To display a list of all active system services, use the following command:

systemctl list-units --type=service

This command provides a tabular output with each line consisting of the following columns:

  • UNIT — A systemd unit name. In this case, a service name.

  • LOAD — Information whether the systemd unit was properly loaded.

  • ACTIVE — A high-level unit activation state.

  • SUB — A low-level unit activation state.

  • JOB — A pending job for the unit.

  • DESCRIPTION — A brief description of the unit.

Example 4. Listing all active services

You can list all active services by using the following command:

~]$ systemctl list-units --type=service
UNIT                      LOAD   ACTIVE SUB     JOB DESCRIPTION
abrt-ccpp.service         loaded active exited      LSB: Installs coredump handler which saves segfault data
abrt-oops.service         loaded active running     LSB: Watches system log for oops messages, creates ABRT dump directories for each oops
abrtd.service             loaded active running     ABRT Automated Bug Reporting Tool
accounts-daemon.service   loaded active running     Accounts Service
atd.service               loaded active running     Job spooling tools
[output truncated]

In the example above, the abrtd service is loaded, active, and running, and it does not have any pending jobs.

Running the Service

To run a service, use the systemctl command in the following form:

systemctl start service_name.service

This will start the service in the current session.

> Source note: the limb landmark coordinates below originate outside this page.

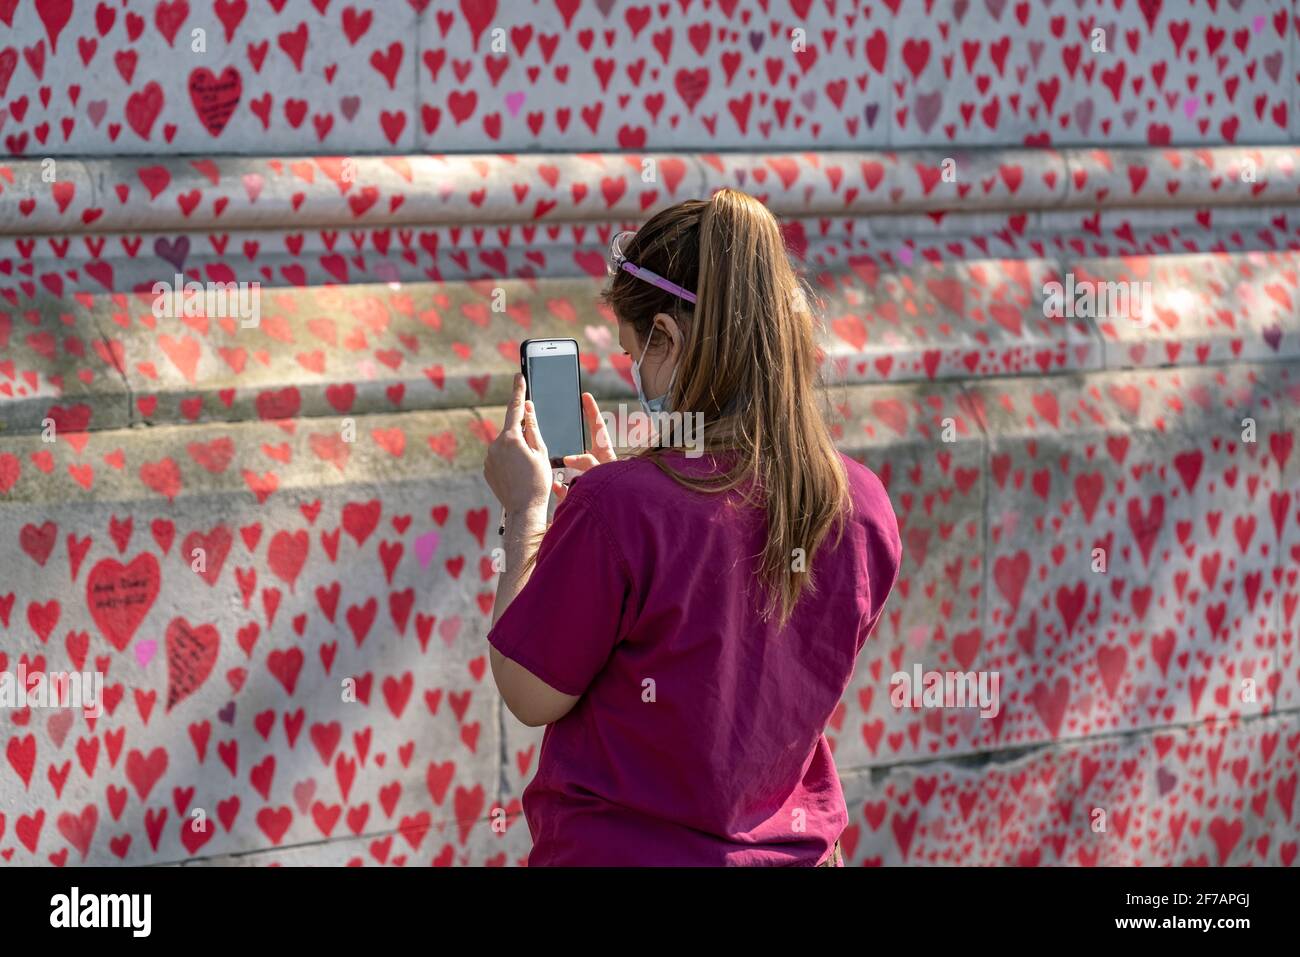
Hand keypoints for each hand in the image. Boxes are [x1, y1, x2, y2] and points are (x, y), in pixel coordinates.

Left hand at [484, 374, 552, 511]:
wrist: (523, 510)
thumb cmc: (538, 481)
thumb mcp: (541, 452)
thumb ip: (533, 428)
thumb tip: (528, 408)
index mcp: (511, 438)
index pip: (515, 408)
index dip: (518, 390)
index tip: (519, 376)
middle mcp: (495, 445)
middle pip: (512, 430)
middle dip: (523, 436)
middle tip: (534, 456)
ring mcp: (489, 457)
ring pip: (506, 444)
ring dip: (516, 450)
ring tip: (527, 470)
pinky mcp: (487, 468)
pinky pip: (499, 457)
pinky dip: (509, 460)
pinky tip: (518, 475)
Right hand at [553, 392, 616, 502]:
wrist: (620, 523)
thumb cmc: (620, 497)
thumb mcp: (603, 473)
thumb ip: (587, 463)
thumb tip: (569, 458)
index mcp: (607, 457)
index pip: (598, 429)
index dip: (591, 411)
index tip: (585, 396)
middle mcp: (598, 468)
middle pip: (581, 450)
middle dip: (569, 445)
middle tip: (558, 434)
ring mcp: (590, 483)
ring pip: (572, 471)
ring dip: (563, 471)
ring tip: (552, 467)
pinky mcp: (582, 498)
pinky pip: (568, 491)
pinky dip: (560, 489)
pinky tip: (555, 486)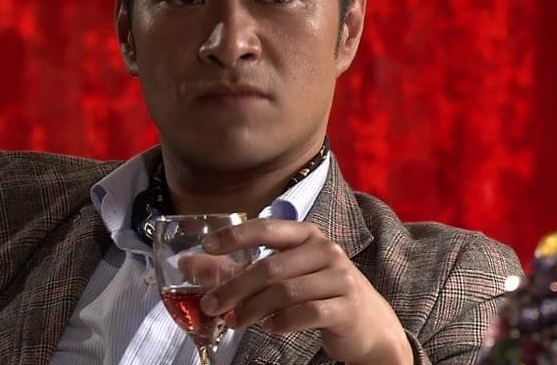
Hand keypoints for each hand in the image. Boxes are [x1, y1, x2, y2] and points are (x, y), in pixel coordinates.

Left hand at [198, 219, 412, 364]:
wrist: (369, 324)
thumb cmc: (318, 293)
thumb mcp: (281, 277)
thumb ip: (235, 270)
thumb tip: (188, 264)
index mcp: (307, 235)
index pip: (267, 228)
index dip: (236, 235)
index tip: (208, 246)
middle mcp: (325, 250)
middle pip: (271, 267)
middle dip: (236, 287)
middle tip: (211, 305)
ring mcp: (340, 277)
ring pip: (286, 291)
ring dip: (253, 309)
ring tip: (234, 322)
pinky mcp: (347, 306)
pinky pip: (307, 312)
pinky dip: (283, 322)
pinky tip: (270, 328)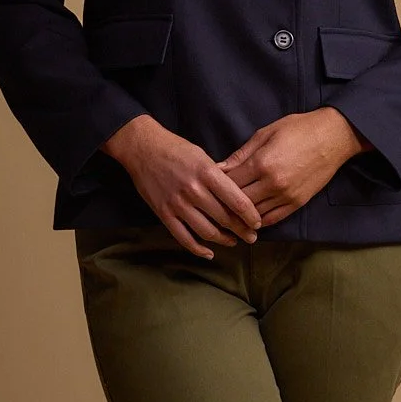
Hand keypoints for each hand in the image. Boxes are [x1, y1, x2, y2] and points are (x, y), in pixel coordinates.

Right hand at [102, 115, 264, 258]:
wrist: (143, 148)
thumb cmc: (176, 149)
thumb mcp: (203, 156)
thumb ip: (219, 177)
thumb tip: (238, 198)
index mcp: (208, 173)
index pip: (238, 201)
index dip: (251, 216)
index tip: (258, 223)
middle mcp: (194, 190)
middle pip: (225, 219)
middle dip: (242, 231)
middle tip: (251, 237)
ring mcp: (178, 204)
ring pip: (207, 231)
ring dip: (223, 240)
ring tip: (233, 242)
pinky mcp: (164, 214)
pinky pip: (184, 238)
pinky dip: (198, 249)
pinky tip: (209, 253)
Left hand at [215, 108, 370, 225]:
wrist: (333, 137)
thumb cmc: (299, 129)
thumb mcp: (266, 133)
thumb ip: (241, 154)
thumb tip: (219, 168)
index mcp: (262, 163)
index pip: (230, 183)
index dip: (216, 187)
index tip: (207, 188)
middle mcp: (273, 183)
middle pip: (239, 202)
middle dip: (224, 204)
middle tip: (212, 206)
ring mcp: (286, 196)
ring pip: (254, 214)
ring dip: (239, 217)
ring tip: (226, 217)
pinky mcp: (297, 203)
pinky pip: (272, 218)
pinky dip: (258, 221)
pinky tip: (249, 220)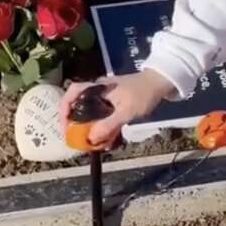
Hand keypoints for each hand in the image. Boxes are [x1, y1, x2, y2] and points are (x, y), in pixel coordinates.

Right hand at [60, 70, 175, 146]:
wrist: (161, 83)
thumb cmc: (143, 93)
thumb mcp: (126, 111)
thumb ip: (108, 125)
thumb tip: (91, 138)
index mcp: (96, 88)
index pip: (71, 93)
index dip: (64, 109)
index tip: (66, 127)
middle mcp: (97, 90)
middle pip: (78, 105)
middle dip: (76, 123)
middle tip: (78, 139)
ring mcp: (106, 96)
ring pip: (90, 112)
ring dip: (90, 127)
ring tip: (93, 142)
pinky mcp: (114, 102)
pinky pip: (102, 115)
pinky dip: (102, 126)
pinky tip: (108, 138)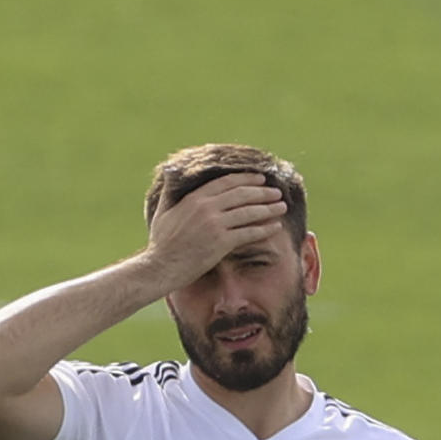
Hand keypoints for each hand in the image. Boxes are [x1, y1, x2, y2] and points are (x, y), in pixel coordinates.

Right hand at [144, 172, 287, 292]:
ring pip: (248, 212)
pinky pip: (248, 233)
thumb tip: (168, 171)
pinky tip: (275, 227)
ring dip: (268, 209)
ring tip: (282, 207)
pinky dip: (264, 229)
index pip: (227, 182)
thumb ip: (170, 192)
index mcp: (195, 198)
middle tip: (277, 193)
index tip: (260, 179)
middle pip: (242, 194)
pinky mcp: (220, 243)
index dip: (247, 179)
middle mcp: (207, 208)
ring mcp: (215, 225)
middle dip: (263, 192)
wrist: (159, 268)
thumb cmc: (160, 244)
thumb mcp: (162, 212)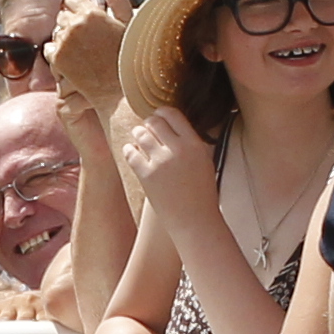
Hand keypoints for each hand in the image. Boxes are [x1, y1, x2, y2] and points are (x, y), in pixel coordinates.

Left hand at [46, 0, 125, 110]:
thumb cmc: (129, 57)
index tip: (83, 12)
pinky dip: (57, 52)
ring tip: (82, 49)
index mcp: (92, 13)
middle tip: (86, 35)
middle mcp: (75, 25)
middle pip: (62, 15)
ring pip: (56, 32)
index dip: (77, 4)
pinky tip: (73, 59)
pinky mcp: (58, 59)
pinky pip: (49, 49)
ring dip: (65, 37)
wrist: (120, 89)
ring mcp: (65, 42)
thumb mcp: (128, 24)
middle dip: (71, 21)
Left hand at [110, 99, 217, 219]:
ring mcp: (161, 161)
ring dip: (137, 134)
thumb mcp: (204, 161)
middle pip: (155, 121)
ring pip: (141, 134)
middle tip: (145, 127)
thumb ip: (191, 143)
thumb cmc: (202, 194)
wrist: (195, 220)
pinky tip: (130, 151)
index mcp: (195, 144)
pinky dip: (129, 150)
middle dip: (148, 123)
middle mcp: (178, 149)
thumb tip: (174, 128)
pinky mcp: (147, 175)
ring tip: (137, 137)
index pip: (174, 114)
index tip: (158, 116)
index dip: (162, 113)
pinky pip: (131, 153)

To configure the service to be started at boot time, refer to Enabling the Service.

Example 5. Running the httpd service

Enabling the httpd service illustrated how to run the httpd service at boot time. You can start the service immediately by typing the following at a shell prompt as root:

~]# systemctl start httpd.service
Stopping the Service

To stop a service, use the systemctl command in the following form:

systemctl stop service_name.service

This will stop the service in the current session. To disable starting the service at boot time, refer to Enabling the Service.

Example 6. Stopping the telnet service

Disabling the telnet service illustrated how to disable starting the telnet service at boot time. You can stop the service immediately by running the following command as root:

~]# systemctl stop telnet.service
Restarting the Service

To restart a service, use the systemctl command in the following form:

systemctl restart service_name.service
Example 7. Restarting the sshd service

For any changes in the /etc/ssh/sshd_config configuration file to take effect, it is required that you restart the sshd service. You can do so by typing the following at a shell prompt as root:

~]# systemctl restart sshd.service

Recursos Adicionales

Installed Documentation
  • systemctl(1) — The manual page for the systemctl utility.

Related Books
Fedora 26 Security Guide

A guide to securing Fedora. It contains valuable information on how to set up the firewall, as well as the configuration of SELinux.